Hacker News new | past | comments | ask | show | jobs | submit login
Websites That Feed Hacker News: Top Sources of Submissions by Median Score (github.com/antontarasenko)
134 points by anton_tarasenko on April 14, 2016 | hide | past | favorite | 48 comments



This is a pretty good example of how certain metrics aren't always relevant to reality, or, at least match the headline. The word "feed" implies that HN depends on the contributions from/links to these sites, but most users of HN would argue that domains such as github.com, github.io, nytimes.com, etc. are far more prevalent and important to HN than virtually any of the domains listed here. HN depends on daily, traffic...It's not that the sites with high medians aren't good, but they don't "feed" HN...Median score in this context is a trivial metric. Number of top stories, daily, by domain would be far more relevant in showing what "feeds the beast", as they say in the media business.


domains such as github.com, github.io, nytimes.com, etc. are far more prevalent and important to HN

NYTimes.com is certainly more prevalent but, just like Grauniad lately, it seems to be diluting quality on HN rather than being important.
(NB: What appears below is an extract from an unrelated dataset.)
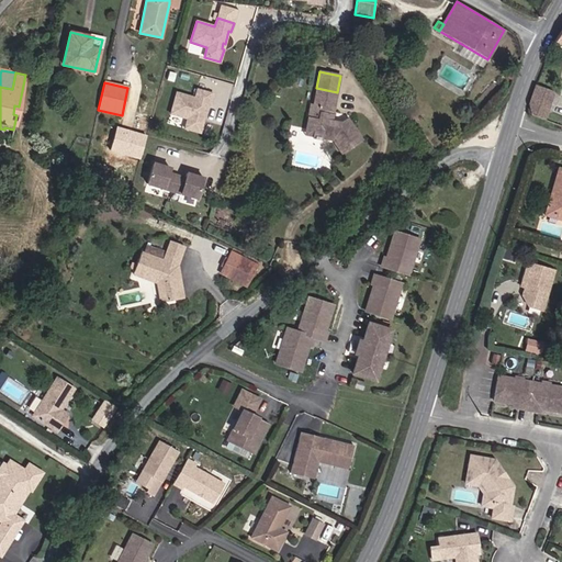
[(543,120),(553,92),(536,86),(529,103),(530,114),(543,120)]
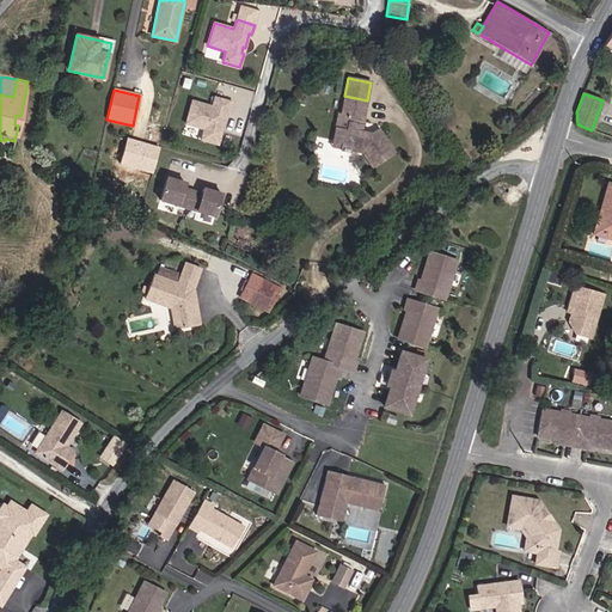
[(361,132),(367,101),(344,96),(341,115),(343,115),(348,122),(347,129),(336,128),(332,141),(338,148),(362,153),(372,167),(395,153),(380,132),(375,130),(371,133),(361,132)]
Same goes for Medium mentioned above.

Whereas sites like patio11's or cperciva's blogs, YC startups (bu.mp), tutorials are what makes HN unique and interesting.


> it seems to be diluting quality on HN rather than being important

I think this underscores the difficulty in quantifying the nature of "quality", especially for a broad audience. I generally check the NYT homepage every day, so seeing its URLs on HN isn't particularly helpful to me (ignoring the value of the HN discussions)...however, there is so much interesting information on a daily basis, period, that I bet if the HN front page consisted solely of the most-upvoted of high-traffic mainstream sites, e.g. github, nytimes, medium...it'd still be interesting to me because there'd be a lot that I would've missed otherwise.
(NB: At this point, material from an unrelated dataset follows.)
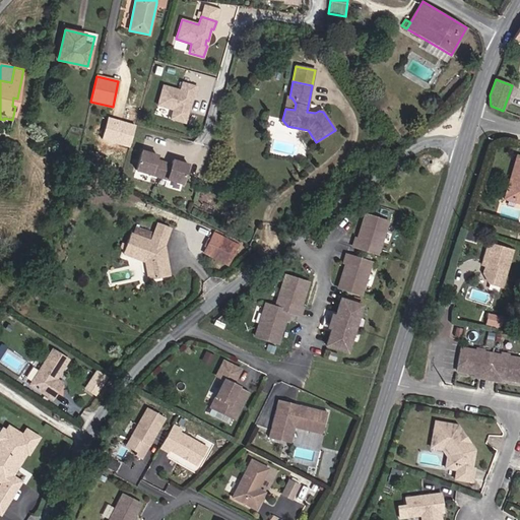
[(195,95),(197,87),(182,82),(180,90),(163,85),(157,105),(173,110),(170,119),(185,123),(188,111),(186,111),(187,106),(189,107),(193,94),(195,95)]
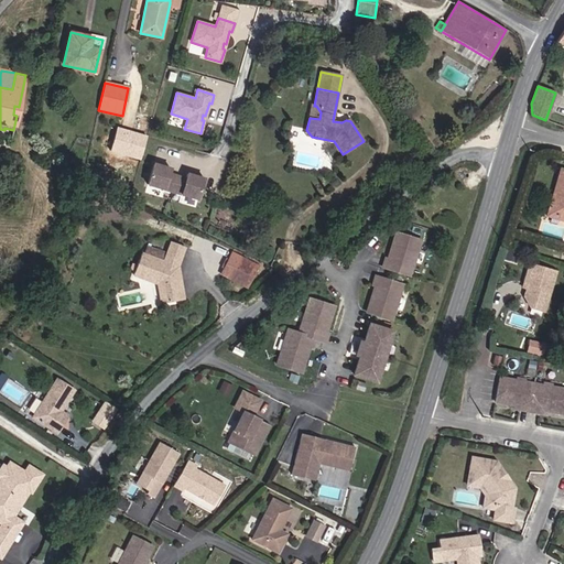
[(320,119),(321,112),(316,106),(314,106),(312,105),(310,118),(320,119)]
That said, it'd be cool to have an option/Chrome plugin to filter the frontpage links to domains with relatively rare submissions, just to be able to quickly see the unique upvoted submissions for the day.



[insert quip about techcrunch.com]

A little off-topic, but this reminds me of how non-straightforward it is to categorize what the true "domain" of a given URL. Blogspot.com has the most submissions by domain, but the API that runs the ?site query on HN returns just 5 links:

https://news.ycombinator.com/from?site=blogspot.com

I suspect that's because HN differentiates between somerandomdude.blogspot.com and googleblog.blogspot.com...but that in itself is an editorial/arbitrary decision...Why is subdomain more relevant for differentiation than for github, in which github.com/blog is grouped in with github.com/somedudesrepo?

And FWIW, it seems subdomain faceting is done manually...education.github.com links are shown on HN's page as just github.com...whereas googleblog.blogspot.com's domain is fully listed.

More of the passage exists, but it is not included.